* [Work to be completed] Rewrite the records from the start through the line containing "rgb levels: levels", changing every "developed" to "processed" and leaving everything else unchanged.

* [Supplied data]
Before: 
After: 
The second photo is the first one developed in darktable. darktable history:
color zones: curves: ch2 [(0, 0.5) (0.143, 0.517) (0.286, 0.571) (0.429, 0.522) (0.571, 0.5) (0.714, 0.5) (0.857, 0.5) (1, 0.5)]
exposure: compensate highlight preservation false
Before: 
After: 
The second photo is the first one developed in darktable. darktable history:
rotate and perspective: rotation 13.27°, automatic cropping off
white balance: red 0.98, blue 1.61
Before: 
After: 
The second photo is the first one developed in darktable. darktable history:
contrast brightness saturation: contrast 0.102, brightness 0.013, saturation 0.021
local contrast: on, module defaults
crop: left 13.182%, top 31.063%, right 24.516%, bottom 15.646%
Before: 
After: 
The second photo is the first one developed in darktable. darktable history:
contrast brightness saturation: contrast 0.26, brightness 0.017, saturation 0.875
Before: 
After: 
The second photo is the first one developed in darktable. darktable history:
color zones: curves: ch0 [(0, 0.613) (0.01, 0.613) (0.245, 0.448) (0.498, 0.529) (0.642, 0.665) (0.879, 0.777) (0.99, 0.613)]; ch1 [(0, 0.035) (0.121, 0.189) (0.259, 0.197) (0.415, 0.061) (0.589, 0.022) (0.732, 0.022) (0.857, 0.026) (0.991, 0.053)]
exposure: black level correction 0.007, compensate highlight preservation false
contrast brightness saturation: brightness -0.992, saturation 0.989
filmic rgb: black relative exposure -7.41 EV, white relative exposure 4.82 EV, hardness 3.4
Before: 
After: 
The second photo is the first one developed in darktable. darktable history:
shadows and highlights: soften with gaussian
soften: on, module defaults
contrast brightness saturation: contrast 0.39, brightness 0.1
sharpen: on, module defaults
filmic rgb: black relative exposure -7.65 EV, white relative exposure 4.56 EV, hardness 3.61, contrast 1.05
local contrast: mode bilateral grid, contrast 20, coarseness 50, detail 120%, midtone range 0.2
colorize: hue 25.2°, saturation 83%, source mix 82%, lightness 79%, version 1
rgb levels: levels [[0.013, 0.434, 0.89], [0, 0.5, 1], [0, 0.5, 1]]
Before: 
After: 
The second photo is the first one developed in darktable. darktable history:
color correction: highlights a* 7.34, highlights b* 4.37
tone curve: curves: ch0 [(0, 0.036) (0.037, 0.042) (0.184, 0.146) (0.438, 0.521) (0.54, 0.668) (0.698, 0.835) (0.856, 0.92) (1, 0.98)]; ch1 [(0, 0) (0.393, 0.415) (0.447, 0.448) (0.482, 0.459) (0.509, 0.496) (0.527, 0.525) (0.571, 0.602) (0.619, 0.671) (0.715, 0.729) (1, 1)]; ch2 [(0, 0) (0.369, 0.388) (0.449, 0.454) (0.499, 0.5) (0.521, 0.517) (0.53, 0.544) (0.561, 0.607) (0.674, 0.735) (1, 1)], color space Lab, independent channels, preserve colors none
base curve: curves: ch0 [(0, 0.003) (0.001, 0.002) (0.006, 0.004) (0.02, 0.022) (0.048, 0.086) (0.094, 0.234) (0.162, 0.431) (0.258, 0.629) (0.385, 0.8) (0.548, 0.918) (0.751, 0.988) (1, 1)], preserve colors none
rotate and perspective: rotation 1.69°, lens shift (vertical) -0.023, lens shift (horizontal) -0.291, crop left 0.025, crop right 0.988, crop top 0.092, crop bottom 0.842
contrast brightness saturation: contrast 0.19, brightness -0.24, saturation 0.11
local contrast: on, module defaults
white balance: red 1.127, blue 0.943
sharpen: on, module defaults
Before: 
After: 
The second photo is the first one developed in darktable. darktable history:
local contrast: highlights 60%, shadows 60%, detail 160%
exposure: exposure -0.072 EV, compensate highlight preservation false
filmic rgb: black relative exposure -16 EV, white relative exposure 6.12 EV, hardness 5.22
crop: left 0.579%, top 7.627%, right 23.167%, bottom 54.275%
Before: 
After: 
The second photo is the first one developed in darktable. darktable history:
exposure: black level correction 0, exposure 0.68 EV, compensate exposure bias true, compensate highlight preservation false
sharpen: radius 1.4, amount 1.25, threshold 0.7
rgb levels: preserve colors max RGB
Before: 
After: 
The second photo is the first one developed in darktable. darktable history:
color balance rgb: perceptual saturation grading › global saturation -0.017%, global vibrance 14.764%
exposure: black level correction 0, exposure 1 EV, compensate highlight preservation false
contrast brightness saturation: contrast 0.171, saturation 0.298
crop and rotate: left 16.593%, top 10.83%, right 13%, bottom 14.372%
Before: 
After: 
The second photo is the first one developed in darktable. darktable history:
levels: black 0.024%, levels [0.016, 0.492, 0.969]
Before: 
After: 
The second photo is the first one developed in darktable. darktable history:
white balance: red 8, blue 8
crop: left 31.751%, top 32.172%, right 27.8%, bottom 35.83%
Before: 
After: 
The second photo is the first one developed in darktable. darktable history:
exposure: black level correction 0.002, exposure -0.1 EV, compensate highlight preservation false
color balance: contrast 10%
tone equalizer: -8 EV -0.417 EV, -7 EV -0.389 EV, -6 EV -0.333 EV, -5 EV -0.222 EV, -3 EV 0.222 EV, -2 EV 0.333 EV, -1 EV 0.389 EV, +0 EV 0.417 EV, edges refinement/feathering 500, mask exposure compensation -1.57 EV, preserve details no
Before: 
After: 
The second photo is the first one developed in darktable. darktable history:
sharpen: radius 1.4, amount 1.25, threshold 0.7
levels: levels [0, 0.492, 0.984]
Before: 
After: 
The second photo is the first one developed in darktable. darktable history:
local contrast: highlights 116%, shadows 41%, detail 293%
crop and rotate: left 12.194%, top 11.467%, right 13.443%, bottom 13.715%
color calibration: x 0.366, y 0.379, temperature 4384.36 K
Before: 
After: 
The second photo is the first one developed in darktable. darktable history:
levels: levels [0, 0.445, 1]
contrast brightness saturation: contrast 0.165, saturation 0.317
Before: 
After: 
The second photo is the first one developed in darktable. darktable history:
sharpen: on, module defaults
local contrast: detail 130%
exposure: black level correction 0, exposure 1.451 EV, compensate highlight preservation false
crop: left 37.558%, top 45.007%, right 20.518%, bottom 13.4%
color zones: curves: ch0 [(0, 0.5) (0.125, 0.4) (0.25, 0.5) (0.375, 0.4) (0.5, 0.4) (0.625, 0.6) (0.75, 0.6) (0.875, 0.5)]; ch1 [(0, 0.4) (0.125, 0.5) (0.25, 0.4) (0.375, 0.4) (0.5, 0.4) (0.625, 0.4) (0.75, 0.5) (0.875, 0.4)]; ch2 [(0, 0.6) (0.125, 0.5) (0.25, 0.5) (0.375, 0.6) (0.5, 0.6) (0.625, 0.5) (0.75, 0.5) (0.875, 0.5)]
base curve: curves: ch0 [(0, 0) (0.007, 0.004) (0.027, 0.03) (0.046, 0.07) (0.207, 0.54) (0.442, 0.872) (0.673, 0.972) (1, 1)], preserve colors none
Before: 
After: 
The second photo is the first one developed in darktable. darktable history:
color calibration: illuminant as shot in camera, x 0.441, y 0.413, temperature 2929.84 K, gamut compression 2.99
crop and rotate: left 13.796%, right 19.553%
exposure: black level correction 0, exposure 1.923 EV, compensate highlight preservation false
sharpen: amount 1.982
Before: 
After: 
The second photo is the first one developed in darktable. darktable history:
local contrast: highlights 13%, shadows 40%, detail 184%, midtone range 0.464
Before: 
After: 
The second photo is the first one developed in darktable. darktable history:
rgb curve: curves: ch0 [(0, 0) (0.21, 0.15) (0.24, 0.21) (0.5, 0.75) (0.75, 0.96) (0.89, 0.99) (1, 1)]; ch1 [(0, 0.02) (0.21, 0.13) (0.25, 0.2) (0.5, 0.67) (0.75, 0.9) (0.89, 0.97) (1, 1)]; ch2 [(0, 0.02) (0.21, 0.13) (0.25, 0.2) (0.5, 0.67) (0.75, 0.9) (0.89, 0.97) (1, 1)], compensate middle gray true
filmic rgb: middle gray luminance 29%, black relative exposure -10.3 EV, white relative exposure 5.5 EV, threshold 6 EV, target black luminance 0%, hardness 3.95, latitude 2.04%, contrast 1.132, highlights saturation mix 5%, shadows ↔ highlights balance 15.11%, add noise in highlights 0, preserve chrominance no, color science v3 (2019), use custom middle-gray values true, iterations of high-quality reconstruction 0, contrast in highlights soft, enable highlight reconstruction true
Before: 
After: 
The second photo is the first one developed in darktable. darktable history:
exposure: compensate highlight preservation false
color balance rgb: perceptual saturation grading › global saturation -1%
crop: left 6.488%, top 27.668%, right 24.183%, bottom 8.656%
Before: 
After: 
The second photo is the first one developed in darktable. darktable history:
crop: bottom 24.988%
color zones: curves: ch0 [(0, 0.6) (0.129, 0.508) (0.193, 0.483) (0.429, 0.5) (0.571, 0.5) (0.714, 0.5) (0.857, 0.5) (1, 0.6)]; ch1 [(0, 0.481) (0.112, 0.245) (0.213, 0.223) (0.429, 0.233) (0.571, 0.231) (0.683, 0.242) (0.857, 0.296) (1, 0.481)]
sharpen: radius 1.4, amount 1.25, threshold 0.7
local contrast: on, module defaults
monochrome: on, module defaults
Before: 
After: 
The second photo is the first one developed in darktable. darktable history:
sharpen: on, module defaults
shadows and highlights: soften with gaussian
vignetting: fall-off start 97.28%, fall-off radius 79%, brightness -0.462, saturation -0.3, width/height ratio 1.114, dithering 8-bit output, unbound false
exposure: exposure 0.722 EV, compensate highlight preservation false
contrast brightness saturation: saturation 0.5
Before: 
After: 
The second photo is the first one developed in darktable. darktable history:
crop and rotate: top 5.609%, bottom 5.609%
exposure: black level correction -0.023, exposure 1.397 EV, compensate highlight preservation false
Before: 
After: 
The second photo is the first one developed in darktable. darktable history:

* [Solution for this problem]
Before: 
After: 
The second photo is the first one processed in darktable. darktable history:
color zones: curves: ch2 [(0, 0.5) (0.143, 0.517) (0.286, 0.571) (0.429, 0.522) (0.571, 0.5) (0.714, 0.5) (0.857, 0.5) (1, 0.5)]
exposure: compensate highlight preservation false
Before: 
After: 
The second photo is the first one processed in darktable. darktable history:
rotate and perspective: rotation 13.27°, automatic cropping off
white balance: red 0.98, blue 1.61
Before: 
After: 
The second photo is the first one processed in darktable. darktable history:
contrast brightness saturation: contrast 0.102, brightness 0.013, saturation 0.021
local contrast: on, module defaults
crop: left 13.182%, top 31.063%, right 24.516%, bottom 15.646%
Before: 
After: 
The second photo is the first one processed in darktable. darktable history:
contrast brightness saturation: contrast 0.26, brightness 0.017, saturation 0.875
Before: 
After: 
The second photo is the first one processed in darktable. darktable history:
color zones: curves: ch0 [(0, 0.613) (0.01, 0.613) (0.245, 0.448) (0.498, 0.529) (0.642, 0.665) (0.879, 0.777) (0.99, 0.613)]; ch1 [(0, 0.035) (0.121, 0.189) (0.259, 0.197) (0.415, 0.061) (0.589, 0.022) (0.732, 0.022) (0.857, 0.026) (0.991, 0.053)]
exposure: black level correction 0.007, compensate highlight preservation false
contrast brightness saturation: brightness -0.992, saturation 0.989
filmic rgb: black relative exposure -7.41 EV, white relative exposure 4.82 EV, hardness 3.4
Before: 
After: 
The second photo is the first one processed in darktable. darktable history:
shadows and highlights: soften with gaussian
soften: on, module defaults
contrast brightness saturation: contrast 0.39, brightness 0.1
sharpen: on, module defaults
filmic rgb: black relative exposure -7.65 EV, white relative exposure 4.56 EV, hardness 3.61, contrast 1.05
local contrast: mode bilateral grid, contrast 20, coarseness 50, detail 120%, midtone range 0.2
colorize: hue 25.2°, saturation 83%, source mix 82%, lightness 79%, version 1
rgb levels: levels [[0.013, 0.434, 0.89], [0, 0.5, 1], [0, 0.5, 1]]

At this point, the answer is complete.